## start SOURCE
Bitcoin Carnivores: Get the fintech diet everyone is talking about




Hit me with the pith of the issue. What do you get when you combine FinTech, a meat-only diet and a penchant for conspiracies?

 

Err… That’s right! You get the Bitcoin carnivore.

 

That doesn’t sound particularly healthy, physically or financially. The Bitcoin carnivore would disagree with you.

 

Would a nutritionist? No, they would agree with you.

 

Well, what do nutritionists know anyway… how do you become a Bitcoin carnivore? It’s simple really, use only Bitcoin; eat only meat.

 

So it’s not a particularly nuanced way of life? Possibly not. But, as Bitcoin carnivore enthusiast Michael Goldstein says, “Bitcoin is a revolt against fiat money, and an all-meat diet is a revolt against fiat food.” Nuance isn’t on the agenda.
## end SOURCE
* [WRITTEN TASK]: Reproduce the passage of the Bitcoin carnivore article from "Would a nutritionist? No, they" up to and including "eat only meat.".
## start DATA BLOCK
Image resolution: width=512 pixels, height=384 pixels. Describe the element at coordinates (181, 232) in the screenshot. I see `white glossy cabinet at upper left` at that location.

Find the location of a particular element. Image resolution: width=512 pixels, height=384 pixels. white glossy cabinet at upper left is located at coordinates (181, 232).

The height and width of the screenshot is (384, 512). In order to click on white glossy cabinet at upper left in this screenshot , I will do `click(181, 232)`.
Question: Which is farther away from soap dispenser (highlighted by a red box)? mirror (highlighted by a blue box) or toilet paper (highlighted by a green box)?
## end DATA BLOCK
* [REPLY]:
Would a nutritionist? No, they would agree with you.

 

Well, what do nutritionists know anyway… how do you become a Bitcoin carnivore? It’s simple really, use only Bitcoin; eat only meat.